Dr. Anthony Fauci, head of the National Institute of Allergy and Infectious Diseases, told microbiologists gathered in Baltimore Wednesday that the government has stockpiled the equivalent of 2 million doses of the untested H5N1 vaccine at a cost of $13 million in case of an outbreak here or overseas, The (Baltimore) Sun reported.
Distributing the vaccine would require clinical trials and federal regulatory approvals.
Fauci and medical school researchers announced the trials at the annual Biodefense Research Meeting sponsored by the American Society for Microbiology in Baltimore.
UM Researchers will begin recruiting volunteers next week to test the vaccine. Clinical trials will also be conducted at the University of California, Los Angeles and the University of Rochester.
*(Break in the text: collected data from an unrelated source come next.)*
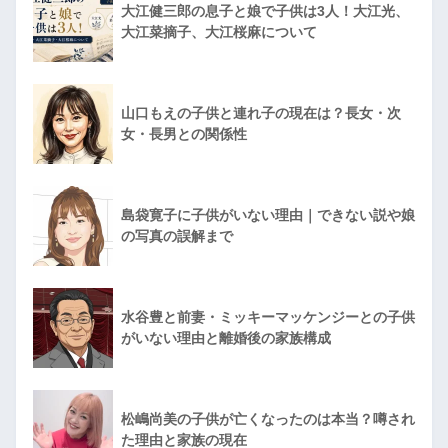
大江健三郎の息子と娘で子供は3人！大江光、
大江菜摘子、大江桜麻について
山口もえの子供と連れ子の現在は？長女・次
女・長男との関係性
島袋寛子に子供がいない理由｜できない説や娘
の写真の誤解まで
水谷豊と前妻・ミッキーマッケンジーとの子供
がいない理由と離婚後の家族構成
松嶋尚美の子供が亡くなったのは本当？噂され
た理由と家族の現在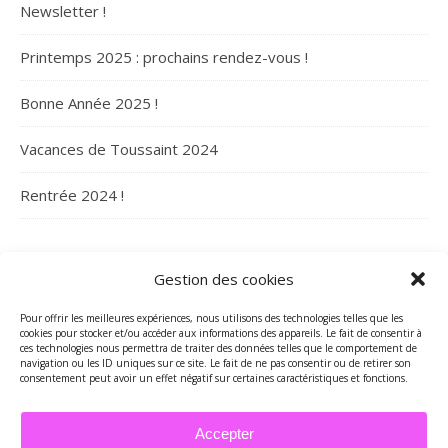
Newsletter !
Printemps 2025 : prochains rendez-vous !
Bonne Année 2025 !
Vacances de Toussaint 2024
Rentrée 2024 !
ARCHIVES
Gestion des cookies
Archives
Pour offrir les meilleures expériences, nous utilisons des technologies telles que les
cookies pour stocker et/ou accéder aux informations des appareils. Le fait de consentir à
ces technologies nous permettra de traiter des données telles que le comportement de
navigation ou les ID uniques sur ce site. Le fait de ne pas consentir ou de retirer son
consentement peut avoir un effet négatif sur certaines caractéristiques et fonctions.
Accepter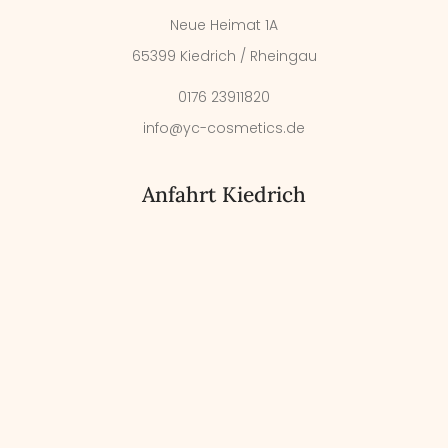
Neue Heimat 1A
65399 Kiedrich / Rheingau
0176 23911820
info@yc-cosmetics.de
Anfahrt Kiedrich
Researchers at each medical school seek 150 healthy adults. Participants will be given two shots of the vaccine a month apart, with their health monitored in followup visits and phone calls, according to Dr. James Campbell, an assistant professor of pediatrics at the UM medical school and principal investigator here.
Participants will be required to keep journals to record any side effects from the vaccine. Participants will be paid up to $530, and their health will be monitored for seven months, Campbell said.
To develop the vaccine, scientists used an inactive strain of avian flu taken from a Vietnamese patient in February 2004. Campbell said there are no live flu cultures in the vaccine, and there is no risk of volunteers contracting H5N1 from the injections or spreading it to others. "The vaccine has no virus in it, so you can't get the virus from it," he said.
Fauci said a vaccine for H5N1 could help prevent a global pandemic. H5N1 has spread from Hong Kong to at least nine other Asian countries and has been found in cats, pigs, ducks, chickens and humans. In contrast with other flu strains, humans have never developed H5N1 antibodies because they've never been exposed to it.
"The host range of H5N1 is not restricted. It's spreading, and that's a very bad sign in the evolution of microbes," Fauci told the researchers.
Federal officials last year announced the awarding of H5N1 contracts to two manufacturers. Along with Sanofi Pasteur, Chiron Corporation of Emeryville, Calif., is developing a vaccine that will be tested in clinical trials this year, Fauci said.
Human-to-human spread of H5N1 is rare. Most victims are infected by contact with diseased birds, but because flu viruses can mutate, scientists say H5N1 could develop the ability to spread among humans.